**Given passage**
A very intriguing thought. She’d mentioned Steingarten’s book, The Man Who Ate Everything, to me before, as well as its underlying theory, so I checked it out. Steingarten has been the food critic at Vogue since 1989 (and is also a regular judge on Iron Chef, for those who frequent the Food Channel), but he also, somewhat notriously for a food critic, has an intense aversion to a whole lot of foods. So, in writing The Man Who Ate Everything, he set out to stem these aversions. Here’s Steingarten’s basic theory on how he got himself to like foods he’d traditionally hated:

Scientists tell us that aversions fade away when we eat moderate doses of the hated foods at moderate intervals, especially if the food is complex and new to us. Exposure works by overcoming our innate neophobia, the omnivore’s fear of new foods that balances the biological urge to explore for them.

Steingarten later notes that while babies might reject a new food on the first few tries, after eight or ten tries, they will accept nearly anything. So the same is (or can be) true for adults. Steingarten managed to overcome nearly all of his food phobias through this approach of trying things eight to ten times. Through this process of acclimatization and de-stigmatization, he came to find he now appreciates and enjoys the foods he once loathed.

So for Katie, by applying this theory to networking (especially attending networking events, during which you are required to be social and chat up people you don’t know), the theory becomes: though you may have an aversion to networking and networking events, if you force yourself to go to them (eight to ten times), you can then overcome your distaste and actually enjoy them. There’s definitely merit in this theory and, upon reflection, I’ve probably unconsciously experienced it to be true (the more networking events I’ve attended, the less I hate them to the point that I even enjoy them). But, a few caveats/discussion points:

1) It’s not just quantity here—quality and experience are important too. Take Steingarten’s battle with anchovies: “My phobia crumpled when I understood that the anchovies living in American pizza parlors bear no relation to the sweet, tender anchovies of Spain and Italy, cured in dry sea salt and a bit of pepper.” He overcame his dislike of anchovies not only by eating a lot of them, but also by becoming more experienced with them, by realizing that the anchovies he’d been eating— and had thus hated—were empirically inferior anchovies (of course you didn’t like them, an anchovy connoisseur would say). The taste of truly good anchovies is a whole lot easier to like than that of bad ones.

Transferred to networking, this idea comes to mean that, the more networking events that you attend: 1) the more you’ll be able to discern between “good” networking events and “bad” ones (i.e., what events hold the most interest for you, and thus which ones you’ll be most engaged at—just as Steingarten didn’t just stuff his face with raw anchovies to overcome his distaste, but rather learned more about the best ways to prepare and eat anchovies, so we too should not just attend every networking event we come across, but rather pick and choose those that are best for us); and 2) the more you’ll understand how you function best at networking events (i.e., always going with a friend or colleague, showing up early when it’s less crowded so it’s easier to meet people, etc.).

**Input data**
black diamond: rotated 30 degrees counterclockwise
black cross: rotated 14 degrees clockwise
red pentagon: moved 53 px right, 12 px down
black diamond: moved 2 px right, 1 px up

**Exercise**
Please rewrite the part of the passage on food aversions that opens with "Scientists tell us" and closes with "he once loathed.", with "neophobia" replaced by "fear of novelty". The listing isn't needed for this.

**Exercise answer**
Scientists tell us that aversions fade away when we eat moderate doses of the hated foods at moderate intervals, especially if the food is complex and new to us. Exposure works by overcoming our innate fear of novelty, the omnivore’s fear of new foods that balances the biological urge to explore for them.

Steingarten later notes that while babies might reject a new food on the first few tries, after eight or ten tries, they will accept nearly anything. So the same is (or can be) true for adults. Steingarten managed to overcome nearly all of his food phobias through this approach of trying things eight to ten times. Through this process of acclimatization and de-stigmatization, he came to find he now appreciates and enjoys the foods he once loathed.